(Stored items)
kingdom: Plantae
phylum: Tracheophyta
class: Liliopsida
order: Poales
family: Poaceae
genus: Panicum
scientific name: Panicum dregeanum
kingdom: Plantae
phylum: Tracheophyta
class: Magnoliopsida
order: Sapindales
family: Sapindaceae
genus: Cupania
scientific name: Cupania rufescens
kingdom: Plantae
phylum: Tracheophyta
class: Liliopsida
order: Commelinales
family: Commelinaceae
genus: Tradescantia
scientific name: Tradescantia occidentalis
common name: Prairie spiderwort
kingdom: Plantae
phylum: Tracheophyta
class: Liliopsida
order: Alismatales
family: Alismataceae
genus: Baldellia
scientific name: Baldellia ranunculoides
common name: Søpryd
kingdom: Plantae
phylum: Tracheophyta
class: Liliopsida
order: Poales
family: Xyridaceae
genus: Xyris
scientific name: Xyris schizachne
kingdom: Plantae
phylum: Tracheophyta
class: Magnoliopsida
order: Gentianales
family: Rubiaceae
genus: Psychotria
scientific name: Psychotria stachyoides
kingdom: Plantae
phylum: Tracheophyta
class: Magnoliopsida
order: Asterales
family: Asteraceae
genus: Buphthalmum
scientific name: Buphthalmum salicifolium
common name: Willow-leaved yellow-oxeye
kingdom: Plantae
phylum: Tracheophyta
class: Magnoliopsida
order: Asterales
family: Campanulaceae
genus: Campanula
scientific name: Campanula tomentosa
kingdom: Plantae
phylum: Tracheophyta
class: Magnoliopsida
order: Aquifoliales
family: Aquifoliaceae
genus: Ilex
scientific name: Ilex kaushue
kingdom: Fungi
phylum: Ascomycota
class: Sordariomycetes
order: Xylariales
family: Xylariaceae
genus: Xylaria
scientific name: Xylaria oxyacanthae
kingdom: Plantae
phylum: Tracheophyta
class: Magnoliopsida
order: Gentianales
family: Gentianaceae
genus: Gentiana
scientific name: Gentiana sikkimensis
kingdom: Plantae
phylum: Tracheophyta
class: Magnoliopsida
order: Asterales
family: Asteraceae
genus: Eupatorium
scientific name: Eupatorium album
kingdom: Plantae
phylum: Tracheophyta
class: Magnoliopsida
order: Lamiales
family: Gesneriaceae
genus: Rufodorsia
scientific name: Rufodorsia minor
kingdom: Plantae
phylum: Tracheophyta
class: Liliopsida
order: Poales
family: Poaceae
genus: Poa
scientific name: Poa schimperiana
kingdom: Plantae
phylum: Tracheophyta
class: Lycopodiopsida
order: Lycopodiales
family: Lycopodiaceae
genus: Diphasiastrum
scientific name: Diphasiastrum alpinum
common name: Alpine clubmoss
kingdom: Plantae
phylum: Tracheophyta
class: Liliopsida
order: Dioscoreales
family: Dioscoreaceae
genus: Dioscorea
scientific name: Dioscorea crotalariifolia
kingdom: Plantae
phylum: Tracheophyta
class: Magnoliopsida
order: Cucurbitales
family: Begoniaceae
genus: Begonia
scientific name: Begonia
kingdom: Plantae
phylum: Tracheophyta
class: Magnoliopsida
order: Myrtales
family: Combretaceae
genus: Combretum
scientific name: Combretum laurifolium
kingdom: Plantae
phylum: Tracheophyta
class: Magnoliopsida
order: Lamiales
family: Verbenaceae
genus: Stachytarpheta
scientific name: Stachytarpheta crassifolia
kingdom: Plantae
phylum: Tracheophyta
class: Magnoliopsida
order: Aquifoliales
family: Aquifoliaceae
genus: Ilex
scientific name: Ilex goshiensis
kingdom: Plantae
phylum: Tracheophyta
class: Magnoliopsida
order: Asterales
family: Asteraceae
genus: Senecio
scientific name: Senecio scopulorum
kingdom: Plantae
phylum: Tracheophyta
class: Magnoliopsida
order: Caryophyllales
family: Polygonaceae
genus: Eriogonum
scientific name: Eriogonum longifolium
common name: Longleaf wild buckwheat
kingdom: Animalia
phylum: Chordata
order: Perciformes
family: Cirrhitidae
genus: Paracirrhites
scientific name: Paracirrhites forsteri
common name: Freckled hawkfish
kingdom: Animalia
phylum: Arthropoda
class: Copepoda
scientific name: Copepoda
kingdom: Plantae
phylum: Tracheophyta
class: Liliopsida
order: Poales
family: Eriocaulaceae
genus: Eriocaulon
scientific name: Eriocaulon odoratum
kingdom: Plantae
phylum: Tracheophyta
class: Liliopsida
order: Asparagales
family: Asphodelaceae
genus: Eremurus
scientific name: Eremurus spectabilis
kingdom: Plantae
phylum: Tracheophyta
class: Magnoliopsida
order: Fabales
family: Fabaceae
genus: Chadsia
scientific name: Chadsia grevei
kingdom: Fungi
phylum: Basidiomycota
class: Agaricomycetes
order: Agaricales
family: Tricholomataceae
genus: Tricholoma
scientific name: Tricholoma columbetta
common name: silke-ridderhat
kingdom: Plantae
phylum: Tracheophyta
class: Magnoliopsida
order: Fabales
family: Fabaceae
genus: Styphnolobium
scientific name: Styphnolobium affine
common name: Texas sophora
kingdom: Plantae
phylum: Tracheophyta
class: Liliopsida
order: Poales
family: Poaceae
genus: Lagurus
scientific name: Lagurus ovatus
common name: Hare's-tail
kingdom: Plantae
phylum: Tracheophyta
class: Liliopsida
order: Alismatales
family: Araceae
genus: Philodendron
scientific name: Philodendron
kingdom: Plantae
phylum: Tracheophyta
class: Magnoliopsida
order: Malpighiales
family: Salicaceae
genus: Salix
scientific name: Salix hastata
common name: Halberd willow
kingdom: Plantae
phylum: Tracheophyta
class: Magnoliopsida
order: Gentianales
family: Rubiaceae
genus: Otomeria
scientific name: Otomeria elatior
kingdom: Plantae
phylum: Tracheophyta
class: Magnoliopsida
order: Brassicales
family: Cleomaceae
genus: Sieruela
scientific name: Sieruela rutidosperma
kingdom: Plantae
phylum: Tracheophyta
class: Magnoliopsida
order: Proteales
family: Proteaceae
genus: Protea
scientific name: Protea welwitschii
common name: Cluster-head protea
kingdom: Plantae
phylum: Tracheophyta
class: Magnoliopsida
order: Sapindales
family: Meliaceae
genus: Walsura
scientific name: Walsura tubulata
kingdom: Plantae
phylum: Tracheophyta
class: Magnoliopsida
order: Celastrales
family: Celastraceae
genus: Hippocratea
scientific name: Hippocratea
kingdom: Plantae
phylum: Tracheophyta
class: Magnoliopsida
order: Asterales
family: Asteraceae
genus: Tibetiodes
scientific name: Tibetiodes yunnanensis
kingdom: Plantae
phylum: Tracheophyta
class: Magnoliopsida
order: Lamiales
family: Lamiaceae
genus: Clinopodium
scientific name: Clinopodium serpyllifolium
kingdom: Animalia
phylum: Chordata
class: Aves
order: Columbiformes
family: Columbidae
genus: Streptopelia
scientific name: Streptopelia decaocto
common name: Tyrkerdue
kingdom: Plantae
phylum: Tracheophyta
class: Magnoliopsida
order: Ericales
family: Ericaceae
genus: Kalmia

_OBJECTIVE:_
Reproduce the lines of the listing above, starting at "family: Asphodelaceae" and ending at "genus: Styphnolobium", with "common name" replaced by "vernacular name" and all else unchanged.

_EXERCISE RESPONSE:_
family: Asphodelaceae
genus: Eremurus
scientific name: Eremurus spectabilis
kingdom: Plantae
phylum: Tracheophyta
class: Magnoliopsida
order: Fabales
family: Fabaceae
genus: Chadsia
scientific name: Chadsia grevei
kingdom: Fungi
phylum: Basidiomycota
class: Agaricomycetes
order: Agaricales
family: Tricholomataceae
genus: Tricholoma
scientific name: Tricholoma columbetta
vernacular name: silke-ridderhat
kingdom: Plantae
phylum: Tracheophyta
class: Magnoliopsida
order: Fabales
family: Fabaceae
genus: Styphnolobium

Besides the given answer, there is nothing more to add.